Many types of processor can execute instructions in a different order than issued by the compiler or assembler. On a uniprocessor system, out of order execution is transparent to the programmer, operating system and applications, as the processor must ensure that it is self consistent.
On multiprocessor systems, out of order execution can present a problem where locks are not used to guarantee atomicity of access, because loads and stores issued by any given processor can appear on the system bus (and thus appear to other processors) in an unpredictable order.
mb_memory(),
mb_read(), and
mb_write() can be used to control the order in which memory accesses occur, and thus the order in which those accesses become visible to other processors. They can be used to implement “lockless” access to data structures where the necessary barrier conditions are well understood.
Memory barriers can be computationally expensive, as they are considered “serializing” operations and may stall further execution until the processor has drained internal buffers and re-synchronized.
The memory barrier primitives control only the order of memory access.

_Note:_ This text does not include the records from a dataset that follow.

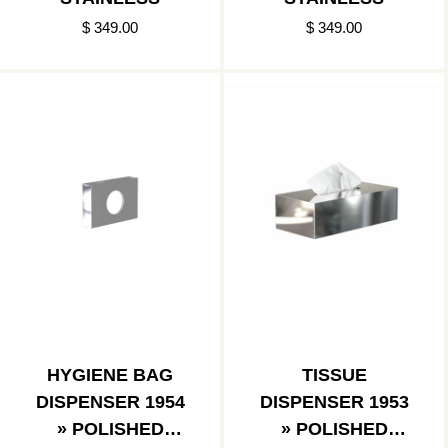
$ 349.00
$ 349.00
HYGIENE BAG
TISSUE
DISPENSER 1954
DISPENSER 1953
» POLISHED
» POLISHED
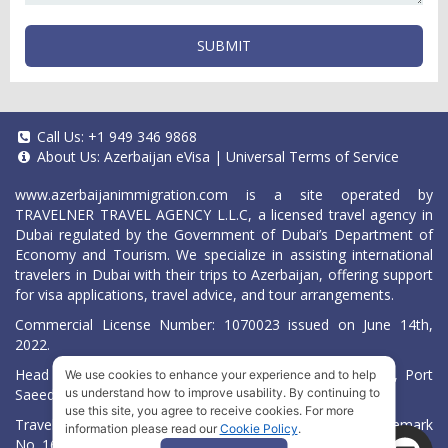
SUBMIT
Call Us:
+1 949 346 9868
About Us:
Azerbaijan eVisa
|
Universal Terms of Service
www.azerbaijanimmigration.com
is a site operated by
TRAVELNER TRAVEL AGENCY L.L.C, a licensed travel agency in
Dubai regulated by the Government of Dubai’s Department of
Economy and Tourism. We specialize in assisting international
travelers in Dubai with their trips to Azerbaijan, offering support
for visa applications, travel advice, and tour arrangements.
Commercial License Number: 1070023 issued on June 14th,
2022.
Head Office located at ARAB BANK BLDG, SM1-02-514, Port
We use cookies to enhance your experience and to help
Saeed, Dubai, UAE.
us understand how to improve usability. By continuing to
use this site, you agree to receive cookies. For more
Travelner® is a registered trademark (International Trademark
information please read our
Cookie Policy
.
No.
1680489
).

They provide no guarantee that stores have been flushed to the bus, or that loads have been made from the bus.
The memory barrier primitives are guaranteed only to prevent reordering of accesses to main memory. They do not provide any guarantee of ordering when used with device memory (for example, loads or stores to or from a PCI device). To guarantee ordering of access to device memory, the
bus_dma(9) and
bus_space(9) interfaces should be used.